PARIS — It spearheaded the international campaign that led to Moamer Kadhafi's downfall, and now its troops are battling Islamists in Mali.
Tuesday, January 22, 2013
By Rory Mulholland
But France's dramatic return as a major player on the international stage carries as much risk as kudos, analysts said.
France once had the second biggest colonial empire in the world, stretching from the Americas through Africa to Asia.
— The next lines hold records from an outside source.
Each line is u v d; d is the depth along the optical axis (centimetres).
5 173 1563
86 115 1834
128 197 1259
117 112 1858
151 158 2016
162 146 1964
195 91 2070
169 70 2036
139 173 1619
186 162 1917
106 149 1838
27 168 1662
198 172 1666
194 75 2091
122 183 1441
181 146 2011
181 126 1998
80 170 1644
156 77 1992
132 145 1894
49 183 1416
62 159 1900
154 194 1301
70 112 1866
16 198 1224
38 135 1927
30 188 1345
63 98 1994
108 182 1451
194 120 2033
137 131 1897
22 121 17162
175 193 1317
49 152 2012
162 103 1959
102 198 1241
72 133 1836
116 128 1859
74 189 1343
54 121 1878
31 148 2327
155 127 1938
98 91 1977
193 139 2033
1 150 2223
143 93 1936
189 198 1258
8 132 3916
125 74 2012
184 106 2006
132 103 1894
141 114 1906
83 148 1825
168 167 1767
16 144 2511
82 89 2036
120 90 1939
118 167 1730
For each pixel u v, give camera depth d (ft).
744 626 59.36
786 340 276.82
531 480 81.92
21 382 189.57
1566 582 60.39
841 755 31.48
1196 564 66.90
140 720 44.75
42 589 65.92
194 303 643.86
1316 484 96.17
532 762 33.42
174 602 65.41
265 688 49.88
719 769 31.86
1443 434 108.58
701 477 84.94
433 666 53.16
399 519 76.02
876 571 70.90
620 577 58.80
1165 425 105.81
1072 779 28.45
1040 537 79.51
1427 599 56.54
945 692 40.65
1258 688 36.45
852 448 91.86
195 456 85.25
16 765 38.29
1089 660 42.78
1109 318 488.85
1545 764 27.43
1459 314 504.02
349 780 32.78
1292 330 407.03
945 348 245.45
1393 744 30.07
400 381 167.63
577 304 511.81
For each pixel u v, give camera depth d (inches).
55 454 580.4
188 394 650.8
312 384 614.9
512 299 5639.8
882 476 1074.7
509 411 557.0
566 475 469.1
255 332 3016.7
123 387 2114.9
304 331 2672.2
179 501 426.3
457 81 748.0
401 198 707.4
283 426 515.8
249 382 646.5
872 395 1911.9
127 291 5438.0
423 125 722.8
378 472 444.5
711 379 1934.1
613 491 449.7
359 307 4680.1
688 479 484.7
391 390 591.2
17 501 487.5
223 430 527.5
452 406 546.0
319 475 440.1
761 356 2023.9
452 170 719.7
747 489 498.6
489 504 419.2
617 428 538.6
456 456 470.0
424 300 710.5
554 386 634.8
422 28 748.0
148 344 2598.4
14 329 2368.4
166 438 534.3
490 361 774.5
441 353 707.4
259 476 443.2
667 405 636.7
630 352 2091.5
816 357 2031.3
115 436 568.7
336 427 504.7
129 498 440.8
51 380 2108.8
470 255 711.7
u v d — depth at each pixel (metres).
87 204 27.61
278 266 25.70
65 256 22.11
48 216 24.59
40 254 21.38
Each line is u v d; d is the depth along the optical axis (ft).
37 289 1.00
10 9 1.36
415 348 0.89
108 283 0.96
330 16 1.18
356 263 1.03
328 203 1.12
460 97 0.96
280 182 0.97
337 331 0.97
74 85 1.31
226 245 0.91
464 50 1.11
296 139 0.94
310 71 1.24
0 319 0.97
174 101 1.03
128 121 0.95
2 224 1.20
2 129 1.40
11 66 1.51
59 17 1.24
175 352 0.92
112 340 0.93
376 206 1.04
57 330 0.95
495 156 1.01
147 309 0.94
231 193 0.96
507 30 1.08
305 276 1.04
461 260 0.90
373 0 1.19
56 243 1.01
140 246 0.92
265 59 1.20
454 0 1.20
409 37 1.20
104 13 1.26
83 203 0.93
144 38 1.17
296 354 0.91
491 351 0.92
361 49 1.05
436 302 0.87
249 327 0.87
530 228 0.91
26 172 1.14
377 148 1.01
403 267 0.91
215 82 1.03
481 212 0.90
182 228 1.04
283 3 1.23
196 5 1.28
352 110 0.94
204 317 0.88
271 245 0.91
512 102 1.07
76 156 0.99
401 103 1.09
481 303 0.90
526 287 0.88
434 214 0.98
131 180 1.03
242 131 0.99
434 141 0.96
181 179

But, like former colonial power Britain, it has taken a back seat to the United States in recent decades.
It may have led opposition to the US invasion of Iraq in 2003 -- sparking anger among many American politicians -- but it followed America's lead in the first Gulf War in 1991 and in Afghanistan in the 2000s.
Yet when Libyan rebels, inspired by the Arab Spring, rose up against Kadhafi in 2011, France quickly became their staunchest supporter and sent warplanes to stop a government troop advance that might have put an end to the insurgency.
That intervention came after a snap decision by president Nicolas Sarkozy as Libyan government forces were poised to take the rebel capital Benghazi.
It was the start of a UN-backed bombing campaign by a coalition of NATO allies and partners that provided the air cover the rebels needed to eventually oust the dictator a few months later.
Sarkozy's successor, the Socialist Francois Hollande, made a similarly rapid decision to send French combat troops to help the crippled Malian army on January 11.
The intervention in France's former colony came a day after Islamists allied to Al-Qaeda, who had captured the north of the largely desert state, made a push towards the capital Bamako.
France has won plaudits from the international community for both interventions, but the latest one, which will see thousands of French troops on the ground in a conflict some observers say could last for decades, carries far more risks.
"France is hoping for the Africans and the Europeans to take up the baton, but the Europeans are very cowardly," said Philippe Moreau-Defarges of the IFRI think-tank in Paris.
"There is a European suspicion of interventionism," noted Bertrand Badie of the Institut d'Etudes Politiques in Paris.
An African force that could be as big as 6,000 troops is due to arrive in Mali, and the United States and European nations have provided transport planes and other forms of logistical help.
But France is the only Western country providing combat troops.
It was able to respond so quickly to the Islamist advance because it is the only European country with a network of bases and thousands of troops stationed in Africa.
Recent years have seen rapidly growing Chinese investment and political influence in Africa, and "this part of the world was escaping from France so it wants to remain present in the region," said Moreau-Defarges.
It again showed its desire to remain a major player in Africa in 2011, when in Ivory Coast, another former colony, French troops helped oust the man who had lost the presidential election and install his rival who had won it.
French officials have rejected suggestions of neocolonialism by pointing out that each intervention came with support from the United Nations or a regional African grouping or after a request from a legitimate government.
Its venture in Mali, which comes just a month after France last month flew its last combat troops out of Afghanistan, is likely to prove the costliest.
French officials, most notably Foreign Minister Laurent Fabius, initially portrayed the campaign as limited to halting the rebel advance, primarily involving the use of airpower and likely to be limited to a matter of weeks.
It has since emerged France's intervention could involve up to 4,000 troops and Defence Minister Jean-Yves Le Drian on Sunday redefined the mission as seeking to help the Malian army achieve "the total reconquest of Mali."
That would mean eliminating Islamist resistance throughout the north of the country, an area bigger than France, into which extremists come and go with relative ease over porous desert borders with neighbouring states.
British Prime Minister David Cameron underlined the scale of the challenge on Sunday, warning that the fight against Islamic extremists in the region needed "a response that is about years, even decades, rather than months".
The United States tried and failed to eradicate extremists who posed a threat to the West when it sent troops to Somalia in the 1990s, noted Badie of the Institut d'Etudes Politiques in Paris.
And the massive US-led operation to crush the Taliban and restore stability in Afghanistan is drawing to a close with less than glorious results, he noted.
In the sands of the Sahara, "one finds the same Somalo-Afghan scenario," he warned.